グーニンスジール フォウ ナイアーク イメーネ イム フクタック

 言葉の意味は分からない。以前旅先で出会った同業者に教わった単語がひとつふたつ混ざっていたが、一番肝心なところは知らない単語だ。
 しかし、歌は確かに彼の意志通りにクリスタルの力を引き出してくれた。
 青く細い稲妻の鎖が何本も飛び出し、ティカの全身を絡め取る! 抵抗できず、ティカは地に膝をつけた。

「今だよ! その緑のやつだ!」
「……了解!」

 エイルの声に応え、トスカは一歩踏み出しながらその薙刀を額の上まで振り上げた。
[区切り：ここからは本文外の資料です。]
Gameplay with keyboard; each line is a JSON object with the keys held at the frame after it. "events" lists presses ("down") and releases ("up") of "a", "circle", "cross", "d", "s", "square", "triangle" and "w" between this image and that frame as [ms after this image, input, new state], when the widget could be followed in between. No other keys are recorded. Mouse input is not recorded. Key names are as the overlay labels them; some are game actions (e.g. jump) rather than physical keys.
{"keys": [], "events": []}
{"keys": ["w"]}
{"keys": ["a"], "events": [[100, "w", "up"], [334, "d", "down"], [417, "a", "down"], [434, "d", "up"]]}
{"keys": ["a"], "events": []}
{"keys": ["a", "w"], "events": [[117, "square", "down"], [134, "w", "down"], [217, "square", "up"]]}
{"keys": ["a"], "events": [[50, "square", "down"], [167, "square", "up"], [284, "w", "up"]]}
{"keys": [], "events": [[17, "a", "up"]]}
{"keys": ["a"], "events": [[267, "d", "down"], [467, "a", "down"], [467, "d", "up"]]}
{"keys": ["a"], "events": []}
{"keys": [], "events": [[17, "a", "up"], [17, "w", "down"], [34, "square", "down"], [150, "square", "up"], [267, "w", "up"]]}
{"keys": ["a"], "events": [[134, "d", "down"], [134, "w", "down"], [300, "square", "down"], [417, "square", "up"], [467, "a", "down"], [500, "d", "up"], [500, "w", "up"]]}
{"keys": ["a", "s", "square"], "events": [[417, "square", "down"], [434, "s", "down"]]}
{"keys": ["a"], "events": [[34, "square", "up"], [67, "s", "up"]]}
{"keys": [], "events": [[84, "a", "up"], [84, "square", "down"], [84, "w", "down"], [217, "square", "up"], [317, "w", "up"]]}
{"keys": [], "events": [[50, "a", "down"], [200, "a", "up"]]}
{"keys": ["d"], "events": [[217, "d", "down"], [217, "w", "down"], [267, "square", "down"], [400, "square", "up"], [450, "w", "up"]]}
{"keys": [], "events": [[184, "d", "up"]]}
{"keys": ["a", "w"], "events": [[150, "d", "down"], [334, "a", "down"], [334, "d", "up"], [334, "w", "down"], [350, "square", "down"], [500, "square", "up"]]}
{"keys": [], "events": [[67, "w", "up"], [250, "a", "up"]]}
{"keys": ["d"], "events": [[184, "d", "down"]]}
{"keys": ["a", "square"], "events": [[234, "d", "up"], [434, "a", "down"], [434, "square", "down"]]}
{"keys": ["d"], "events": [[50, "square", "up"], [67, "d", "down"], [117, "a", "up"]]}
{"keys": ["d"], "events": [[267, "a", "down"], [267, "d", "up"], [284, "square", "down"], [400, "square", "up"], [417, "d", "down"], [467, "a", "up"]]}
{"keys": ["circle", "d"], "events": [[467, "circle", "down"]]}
そして踏み出した足で大地を蹴り、飛び込んで相手の面を打つ!
 真っ直ぐな軌跡を描いて振り下ろされた刃が、濃緑の石に吸い込まれるように当たり、粉々に打ち砕いた。
 敗者の悲鳴が尾を引いて町に響き渡った。

文中に登場する「アクアパッツァ」はイタリアの煮込み料理です。ブイヨンなどを用いず水だけで魚介類とトマトやオリーブを調理します。食べたことないです。
で、久々の戦闘シーンです。視点が固定してなくて何が何やらOTL 課題です。
もう少し先まで書いてからアップする予定でしたが、テンポとネタ(待)の都合でここで切りました。
……ちなみにレンの「別の」古代語、そのまま翻訳できます。さて何語だ?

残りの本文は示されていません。